Abílio Maolela conta também que, desde que as manifestações ganharam terreno, as fontes oficiais de informação têm a tendência de se fechar cada vez mais. Não se abrem para jornalistas e, das poucas vezes que o fazem, escolhem os órgãos que devem cobrir os eventos e as empresas privadas de comunicação social são as mais prejudicadas, alegadamente, porque não difundem informações à favor do Governo.

Segundo o jornalista, a escassez de informação oficial cria dificuldades à classe, visto que, muitas vezes, não têm a possibilidade de fazer o contraditório ou a confirmação dos factos. Aponta como exemplo as discrepâncias que existem em torno do número de mortos, desde que as manifestações iniciaram. Frisa que, por exemplo, a Sociedade Civil apresenta seus números, as unidades sanitárias também têm seus dados e o Governo, por sua vez, tem seus números.

Entende que estas discrepâncias, além de induzir o jornalista para o erro, dificulta o tratamento de informação que vai para o consumo público.
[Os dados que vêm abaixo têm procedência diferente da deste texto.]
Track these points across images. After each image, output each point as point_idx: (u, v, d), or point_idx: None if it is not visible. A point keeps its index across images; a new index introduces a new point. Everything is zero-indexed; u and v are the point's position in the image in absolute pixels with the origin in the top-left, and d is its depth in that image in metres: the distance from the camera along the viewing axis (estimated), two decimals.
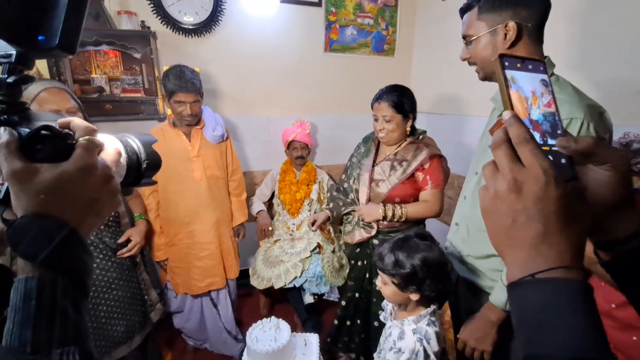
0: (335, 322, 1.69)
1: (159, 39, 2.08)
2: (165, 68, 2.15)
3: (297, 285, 1.89)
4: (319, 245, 2.01)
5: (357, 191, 1.57)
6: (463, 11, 0.96)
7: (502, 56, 0.38)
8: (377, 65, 2.64)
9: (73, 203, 0.34)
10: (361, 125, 2.64)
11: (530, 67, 0.40)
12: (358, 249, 1.62)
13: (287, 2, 2.31)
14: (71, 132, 0.37)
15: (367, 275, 1.57)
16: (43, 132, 0.35)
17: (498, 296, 0.94)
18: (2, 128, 0.34)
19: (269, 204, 2.43)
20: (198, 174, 1.74)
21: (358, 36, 2.51)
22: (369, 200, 1.52)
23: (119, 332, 1.25)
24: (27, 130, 0.34)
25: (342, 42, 2.48)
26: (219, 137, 1.80)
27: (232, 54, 2.29)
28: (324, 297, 1.96)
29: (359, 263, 1.61)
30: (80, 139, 0.36)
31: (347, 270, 1.76)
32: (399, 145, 1.51)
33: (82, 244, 0.35)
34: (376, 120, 1.51)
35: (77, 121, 0.37)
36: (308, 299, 1.97)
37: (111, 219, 1.32)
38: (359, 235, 1.55)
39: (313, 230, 1.88)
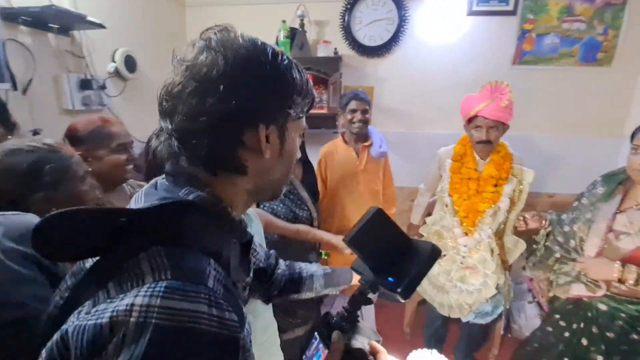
0: None
1: (344, 61, 2.32)
2: (345, 86, 2.41)
3: (462, 320, 1.68)
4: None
5: (581, 240, 1.30)
6: None
7: None
8: (583, 78, 2.17)
9: None
10: (552, 149, 2.25)
11: None
12: (571, 306, 1.35)
13: (474, 14, 2.17)
14: None
15: (585, 343, 1.29)
16: (357, 354, 0.49)
17: None
18: (337, 332, 0.50)
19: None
20: (362, 187, 1.88)
21: (560, 45, 2.12)
22: (600, 254, 1.24)
23: (300, 315, 1.54)
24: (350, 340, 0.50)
25: (537, 52, 2.15)
26: (383, 153, 1.89)
27: (407, 71, 2.33)
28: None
29: (574, 326, 1.33)
30: None
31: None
32: None
33: None
34: (638, 152, 1.18)
35: (383, 357, 0.50)
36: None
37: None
38: (577, 290, 1.29)
39: (521, 228, 1.45)
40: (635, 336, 1.19)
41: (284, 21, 2.20)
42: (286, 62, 0.48)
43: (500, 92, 1.45)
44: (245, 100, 0.45)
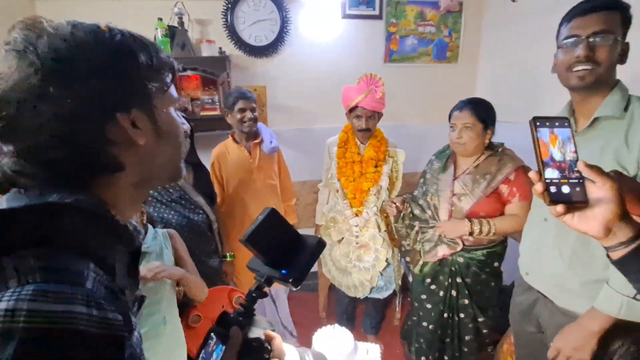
0: (423, 346, 1.65)
1: (232, 61, 2.30)
2: (236, 87, 2.39)
3: (361, 298, 1.88)
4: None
5: (435, 207, 1.53)
6: (601, 8, 0.91)
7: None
8: (438, 73, 2.59)
9: None
10: (421, 134, 2.62)
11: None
12: (438, 266, 1.56)
13: (348, 17, 2.39)
14: (269, 348, 0.53)
15: (455, 294, 1.52)
16: (254, 344, 0.53)
17: (606, 303, 0.89)
18: (235, 327, 0.52)
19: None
20: (259, 183, 1.91)
21: (419, 45, 2.49)
22: (450, 216, 1.48)
23: None
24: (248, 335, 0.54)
25: (402, 52, 2.49)
26: (275, 148, 1.94)
27: (295, 70, 2.43)
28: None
29: (445, 283, 1.54)
30: None
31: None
32: (478, 158, 1.46)
33: None
34: (454, 129, 1.47)
35: (277, 342, 0.54)
36: None
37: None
38: (442, 251, 1.50)
39: (393, 214, 1.64)
40: (483, 276, 1.50)
41: (160, 19, 2.06)
42: (119, 37, 0.43)
43: (375, 85, 1.69)
44: (85, 95, 0.39)
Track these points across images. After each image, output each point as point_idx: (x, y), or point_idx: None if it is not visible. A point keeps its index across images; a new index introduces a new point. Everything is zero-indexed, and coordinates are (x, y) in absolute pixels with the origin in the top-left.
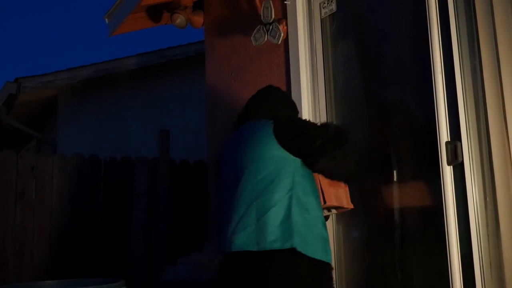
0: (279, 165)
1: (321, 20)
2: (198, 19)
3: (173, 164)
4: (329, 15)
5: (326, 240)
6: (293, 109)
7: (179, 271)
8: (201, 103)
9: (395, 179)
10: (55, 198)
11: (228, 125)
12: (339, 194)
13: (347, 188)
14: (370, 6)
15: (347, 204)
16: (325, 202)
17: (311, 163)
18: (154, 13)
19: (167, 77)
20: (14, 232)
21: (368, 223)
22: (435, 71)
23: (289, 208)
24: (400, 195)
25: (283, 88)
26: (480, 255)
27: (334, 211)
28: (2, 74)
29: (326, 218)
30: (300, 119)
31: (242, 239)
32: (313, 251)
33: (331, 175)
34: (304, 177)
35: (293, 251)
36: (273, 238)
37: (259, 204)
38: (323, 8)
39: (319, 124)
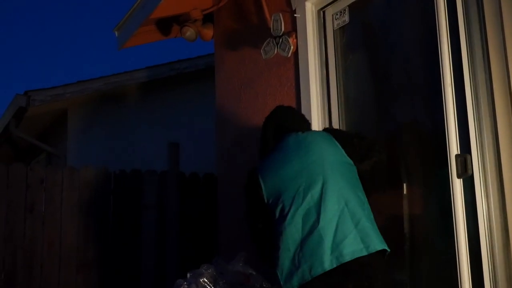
0: (350, 169)
1: (333, 32)
2: (208, 32)
3: (183, 177)
4: (339, 27)
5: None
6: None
7: (188, 285)
8: (210, 116)
9: (404, 192)
10: (65, 211)
11: (237, 138)
12: None
13: None
14: (380, 19)
15: None
16: None
17: (366, 164)
18: (164, 26)
19: (177, 90)
20: (24, 245)
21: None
22: (445, 84)
23: (369, 210)
24: (410, 208)
25: (293, 101)
26: (490, 268)
27: None
28: (11, 87)
29: None
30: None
31: (351, 247)
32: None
33: (370, 178)
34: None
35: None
36: (375, 238)
37: (351, 208)
38: (336, 19)
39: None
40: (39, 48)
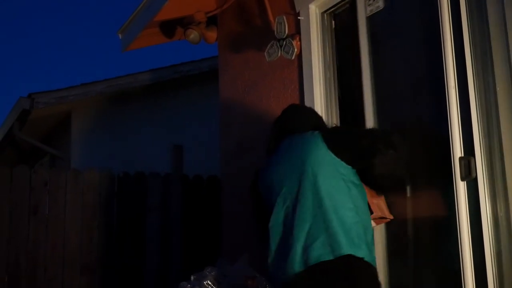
0: (334, 173)
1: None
2: (212, 35)
3: (186, 179)
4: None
5: (372, 248)
6: (322, 120)
7: (193, 286)
8: (214, 119)
9: (408, 195)
10: (68, 214)
11: (241, 140)
12: (381, 205)
13: (383, 198)
14: (383, 22)
15: (388, 214)
16: (372, 213)
17: (363, 164)
18: (167, 28)
19: (181, 92)
20: (27, 247)
21: (382, 238)
22: (449, 86)
23: (352, 216)
24: (414, 211)
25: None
26: (494, 272)
27: (373, 223)
28: (15, 90)
29: None
30: (345, 127)
31: (318, 251)
32: (368, 257)
33: (383, 180)
34: (356, 186)
35: (362, 258)
36: (344, 243)
37: (324, 212)
38: (368, 5)
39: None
40: (43, 50)
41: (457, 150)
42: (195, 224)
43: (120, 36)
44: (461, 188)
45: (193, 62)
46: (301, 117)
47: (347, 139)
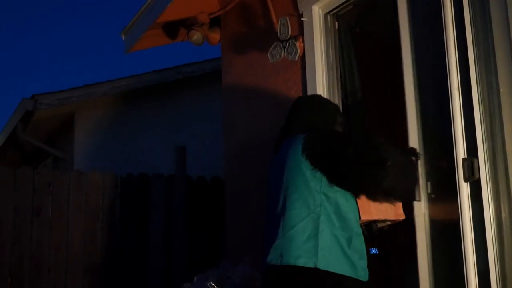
0: (307, 180)
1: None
2: (215, 36)
3: (190, 180)
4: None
5: (357, 256)
6: (330, 116)
7: None
8: (217, 120)
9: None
10: (72, 215)
11: (244, 141)
12: (382, 207)
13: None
14: (385, 24)
15: (395, 215)
16: (359, 218)
17: (340, 178)
18: (170, 29)
19: (184, 93)
20: (31, 249)
21: (386, 239)
22: (452, 87)
23: (316, 226)
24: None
25: None
26: (497, 272)
27: (388, 222)
28: (18, 91)
29: (381, 229)
30: (330, 131)
31: (272, 254)
32: (338, 268)
33: (373, 194)
34: (337, 192)
35: (316, 269)
36: (297, 254)
37: (286, 218)
38: None
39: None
40: (46, 51)
41: (460, 151)
42: (198, 225)
43: (123, 37)
44: (464, 189)
45: (196, 63)
46: (299, 117)
47: (324, 147)
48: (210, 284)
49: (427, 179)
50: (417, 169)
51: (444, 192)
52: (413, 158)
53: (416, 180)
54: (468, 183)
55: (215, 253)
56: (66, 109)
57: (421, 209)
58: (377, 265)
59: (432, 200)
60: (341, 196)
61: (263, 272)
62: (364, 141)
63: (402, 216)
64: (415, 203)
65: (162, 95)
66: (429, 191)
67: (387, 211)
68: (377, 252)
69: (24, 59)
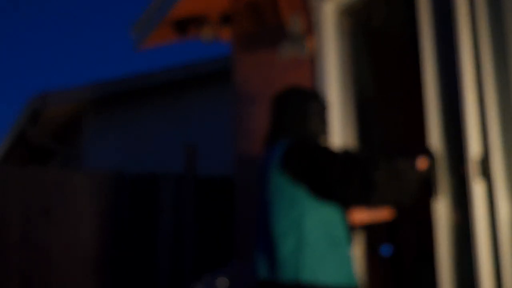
0: (290, 192)
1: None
2: (225, 33)
3: (199, 180)
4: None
5: (344, 265)
6: (299, 111)
7: None
8: (228, 118)
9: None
10: (80, 214)
11: (255, 140)
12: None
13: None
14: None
15: (385, 217)
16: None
17: (325, 196)
18: (181, 27)
19: (194, 91)
20: (39, 248)
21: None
22: (465, 85)
23: (299, 238)
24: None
25: None
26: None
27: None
28: (28, 89)
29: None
30: (313, 145)
31: (261, 267)
32: (326, 278)
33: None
34: (317, 202)
35: (301, 283)
36: (283, 268)
37: (273, 232)
38: None
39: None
40: (55, 49)
41: (473, 149)
42: (207, 224)
43: (133, 35)
44: (476, 187)
45: (206, 62)
46: (274, 120)
47: (311, 165)
48: (219, 284)
49: (448, 177)
50: (416, 173)
51: (460, 190)
52: (428, 159)
53: (411, 187)
54: (481, 181)
55: (224, 253)
56: (75, 108)
57: (441, 208)
58: (388, 267)
59: (451, 198)
60: (323, 207)
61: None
62: (350, 159)
63: (390, 217)
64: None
65: (172, 93)
66: (447, 190)
67: (376, 214)
68: (390, 252)
69: (34, 57)
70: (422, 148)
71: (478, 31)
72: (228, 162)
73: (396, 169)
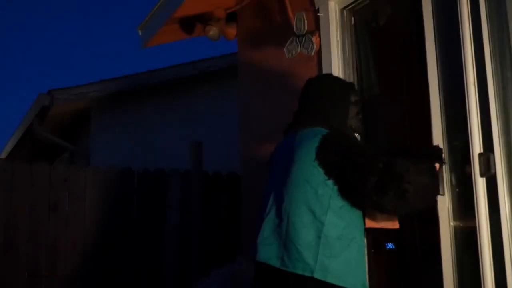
0: (317, 186)
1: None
2: (231, 31)
3: (206, 176)
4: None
5: (358, 267)
6: (342, 99)
7: (211, 284)
8: (234, 115)
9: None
10: (88, 210)
11: (260, 136)
12: (386, 217)
13: None
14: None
15: (392, 225)
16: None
17: (357, 204)
18: (187, 25)
19: (200, 89)
20: (47, 244)
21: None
22: (468, 82)
23: (318, 234)
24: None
25: None
26: None
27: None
28: (35, 86)
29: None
30: (350, 140)
31: (269, 252)
32: (337, 278)
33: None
34: (343, 200)
35: (313, 278)
36: (296, 260)
37: (291, 222)
38: None
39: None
40: (62, 46)
41: (476, 146)
42: (214, 221)
43: (140, 32)
44: (480, 184)
45: (212, 59)
46: (309, 105)
47: (347, 167)
48: (226, 280)
49: (451, 175)
50: (437, 186)
51: (466, 188)
52: (438, 163)
53: (434, 198)
54: (484, 178)
55: (231, 249)
56: (82, 104)
57: (445, 203)
58: (393, 262)
59: (456, 194)
60: (347, 206)
61: (255, 265)
62: (387, 168)
63: (396, 226)
64: (439, 198)
65: (179, 90)
66: (452, 186)
67: (385, 221)
68: (394, 247)
69: (41, 55)
70: (433, 150)
71: (480, 29)
72: (235, 158)
73: (424, 183)
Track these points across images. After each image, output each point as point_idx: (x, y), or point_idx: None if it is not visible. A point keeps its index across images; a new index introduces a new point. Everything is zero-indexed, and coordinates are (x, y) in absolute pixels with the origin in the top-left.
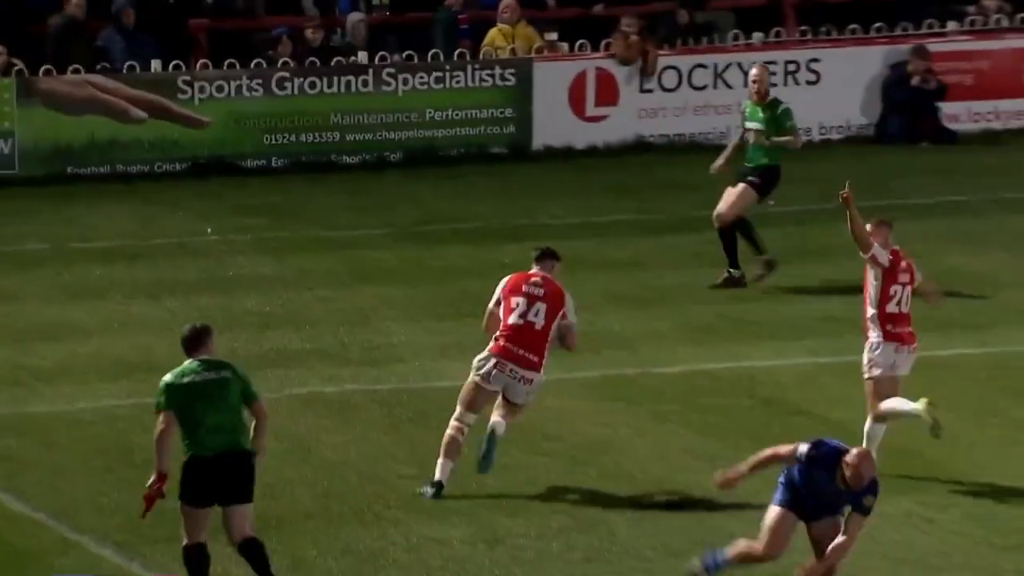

Por isso, apela ao Governo para que seja mais aberto e flexível na difusão de informação para não lançar a sociedade para o campo de especulações.      

S. Matula [nome fictício] jornalista da Televisão de Moçambique (TVM) fala da intolerância e ódio que as pessoas têm para com aquele órgão de comunicação social, facto que, muitas vezes, periga a integridade física dos jornalistas e coloca em causa o património da instituição. Explica que, por várias vezes, foi obrigado a interromper a produção de reportagens por temer violência popular, já que os manifestantes conotam a Tv pública como aliada do Governo.

“Os deveres do jornalista e das empresas de comunicação social estão definidos na Lei. Não há discriminação entre empresas públicas e privadas. Portanto, quando vamos ao terreno, usamos os mesmos métodos de recolha e difusão de informação, mas, como redacção, temos sempre a nossa linha editorial. Infelizmente, algumas pessoas não gostam da forma como descrevemos ou tratamos os assuntos, o que é normal, mas isso não pode ser um mecanismo de difusão de ódio. Lamentavelmente, sentimos isso no nosso dia-a-dia”, disse.      

Matula explica que, por várias vezes, a sua equipa de reportagem foi impedida de recolher informação em determinados lugares e, para pressionar os jornalistas a saírem do local, os manifestantes atiraram pedras e garrafas. Sublinha que alguns colegas são vítimas de intolerância popular, nos bairros porque ser repórter da televisão pública é visto como aliado do Governo.

“Se, antes, podia sair à rua, ir a uma tasca beber uma cerveja e conversar com a vizinhança, com as manifestações, a situação ficou complicada. Parte dos meus vizinhos já não diferenciam o cidadão Matula do jornalista da televisão. Muitas vezes chingam-me e acusam de ser protector do Governo porque as informações que veiculámos não retractam a realidade dos factos; que não é a informação que o povo quer. São discussões que geram ânimos e emoções que, em algum momento, colocam em causa a minha segurança. Por isso, para evitar o pior, fui obrigado a mudar os hábitos de vida, incrementando os níveis de segurança para mim e para a família, além de reduzir a minha circulação na zona. É triste, mas é uma realidade que vivemos desde o dia 21 de Outubro. As nossas liberdades estão a ser limitadas”, lamentou.